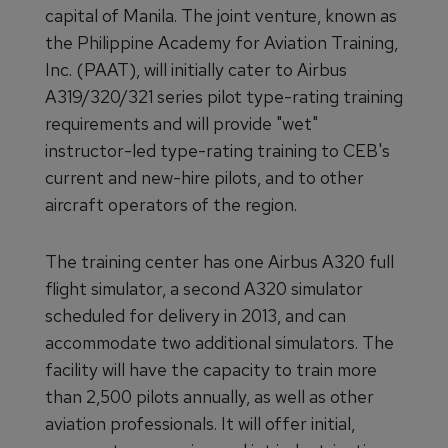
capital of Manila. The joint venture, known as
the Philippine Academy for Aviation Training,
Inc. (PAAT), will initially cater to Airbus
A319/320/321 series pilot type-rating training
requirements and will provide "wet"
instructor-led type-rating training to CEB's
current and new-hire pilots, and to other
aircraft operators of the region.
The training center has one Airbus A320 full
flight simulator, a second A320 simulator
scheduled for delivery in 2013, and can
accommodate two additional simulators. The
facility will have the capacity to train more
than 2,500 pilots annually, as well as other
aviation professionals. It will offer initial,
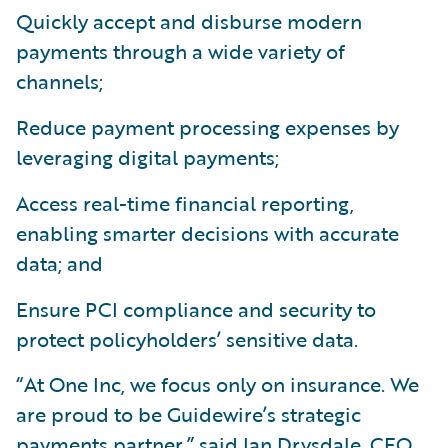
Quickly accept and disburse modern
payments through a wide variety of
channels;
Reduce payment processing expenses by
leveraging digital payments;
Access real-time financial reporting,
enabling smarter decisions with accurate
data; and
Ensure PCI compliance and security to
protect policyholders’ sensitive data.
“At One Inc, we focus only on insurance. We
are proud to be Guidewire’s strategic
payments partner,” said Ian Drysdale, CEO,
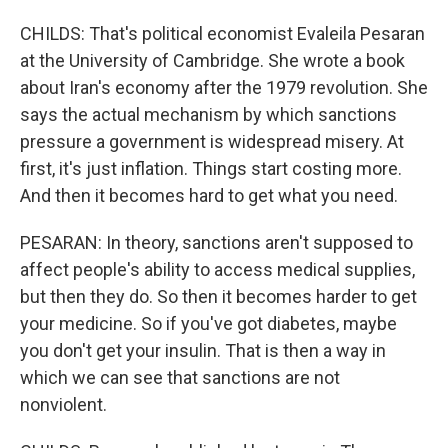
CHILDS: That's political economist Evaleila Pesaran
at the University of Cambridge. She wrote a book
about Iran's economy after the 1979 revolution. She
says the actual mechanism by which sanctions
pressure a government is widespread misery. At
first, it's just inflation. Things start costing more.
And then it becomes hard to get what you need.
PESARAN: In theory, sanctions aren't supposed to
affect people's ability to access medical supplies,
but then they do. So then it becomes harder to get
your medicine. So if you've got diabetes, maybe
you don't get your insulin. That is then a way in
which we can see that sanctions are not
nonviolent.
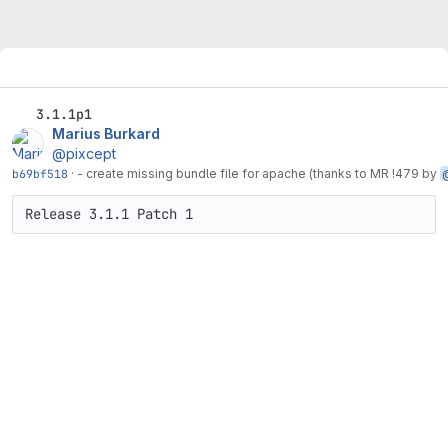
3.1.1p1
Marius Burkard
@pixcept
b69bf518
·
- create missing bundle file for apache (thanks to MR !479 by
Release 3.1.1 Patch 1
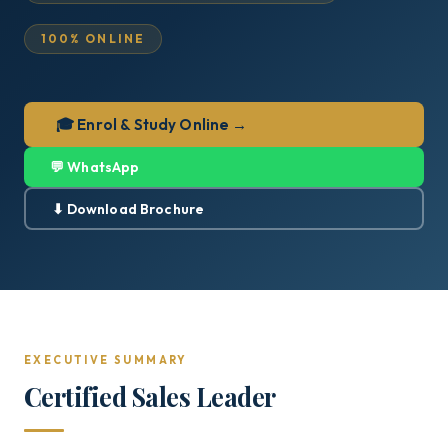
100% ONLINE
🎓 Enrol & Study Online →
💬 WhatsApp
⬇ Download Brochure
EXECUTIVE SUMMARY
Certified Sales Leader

PROMPT - Line count for "payments": report how many lines in the data above include it, with no other words.

OUTPUT FOR THIS TASK - 3